|US hopes closer co-action against terror|
27 June 2012
WASHINGTON: The US State Department on Tuesday hoped that with a new prime minister in place, Washington’s ties with Islamabad would soon be back on track not only on political and economic issues, but also on issues related to counter-terrorism, Geo News reported.
“Now that there is a declared successor, the US hopes to be able to move on together and to continue to work on strengthening not only our political and economic relationship, but our counterterrorism relationship and get back on track there", State Department spokesperson Victoria Nuland told reporters.
The United States has been working with the Pakistani government all along, she said, adding that the Pentagon just announced a senior-level visit to Pakistan for tomorrow.
"So we will continue to try to keep those channels open and do what we can to improve the situation," she said.
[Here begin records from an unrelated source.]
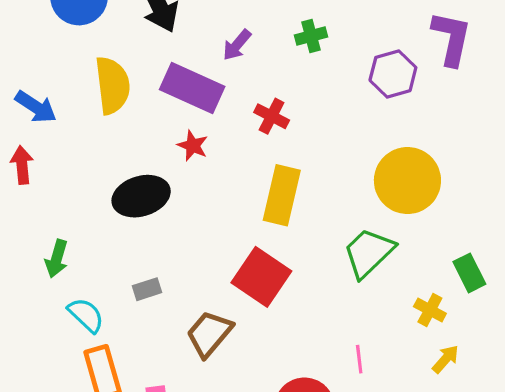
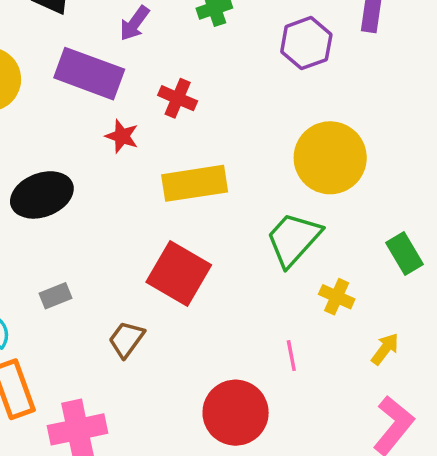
red star: (193, 146) -> (122, 136), moved
yellow rectangle: (282, 195) -> (195, 183), turned 72
yellow cross: (430, 310) -> (337, 297), moved
brown trapezoid: (209, 334) -> (126, 339), size x0.7

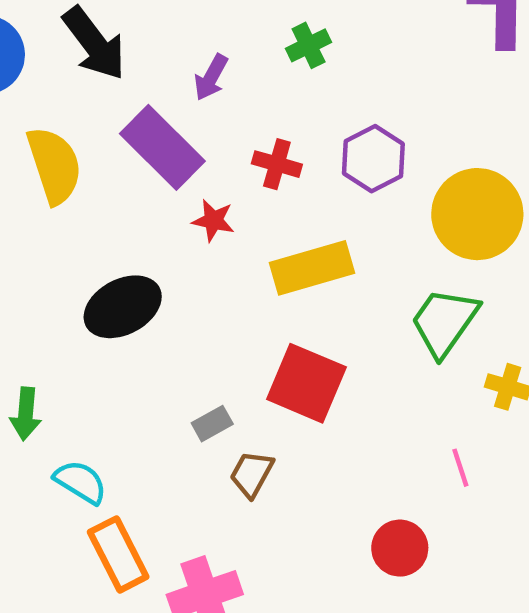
purple hexagon: (306, 43) -> (373, 159), moved
purple rectangle: (89, 74) -> (162, 147), turned 32
gray rectangle: (55, 296) -> (212, 424), moved
red circle: (236, 413) -> (400, 548), size x0.7

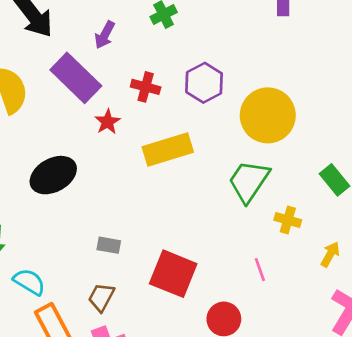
red star: (213, 220) -> (108, 122), turned 30
red square: (306, 383) -> (173, 274), moved
gray rectangle: (212, 424) -> (109, 245), turned 40
brown trapezoid: (252, 474) -> (101, 297), moved

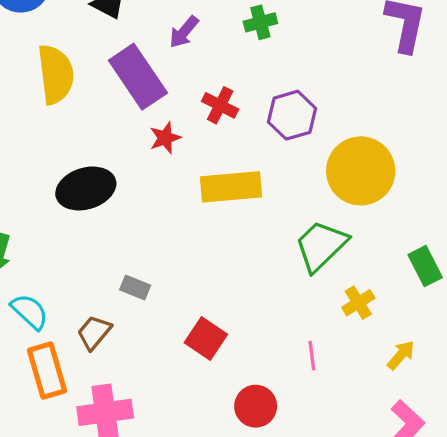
yellow cross: (288, 220) -> (358, 303), turned 30
red square: (173, 274) -> (206, 338), size x0.7
brown trapezoid: (101, 297) -> (94, 332), moved

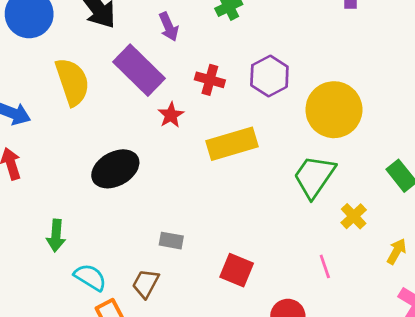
purple arrow: (184, 32) -> (169, 27), turned -52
Nuland also acknowledged that there are frustrations on both sides of the border over militant activities and called for respect for sovereignty and territorial integrity in addressing cross-border terrorism.
“Our pitch will be again for increased cooperation between Afghanistan and Pakistan on these terrorists issues, working together in the core group in a trilateral way NATO/ISAF, Pakistan and Afghanistan to try to deal with terrorism on both sides of the border,” State Department spokesperson said.
“It speaks to why we want to get back on track in our own counter-terrorism cooperation with Pakistan,” she added.
Nuland was responding to a question regarding Pakistan’s lodging a strong protest that the NATO and Afghan forces were not taking any action against the safe havens on the Afghan side, which the militants use for attacking Pakistani border areas.
Pakistani officials said about 100 militants from across the Afghan border entered Dir and clashed with Pakistani security forces on patrol duty. The militants also targeted two security check posts near the Pakistan-Afghan border in Barawal, Upper Dir district.
When asked if Washington would support Pakistani troops crossing over the Afghan border to attack militant safe havens, Nuland said, “Again, both sides need to respect sovereignty, territorial integrity but they need to work together in how they are each going to deal with problems on their own side of the border. I think there are frustrations on both sides.”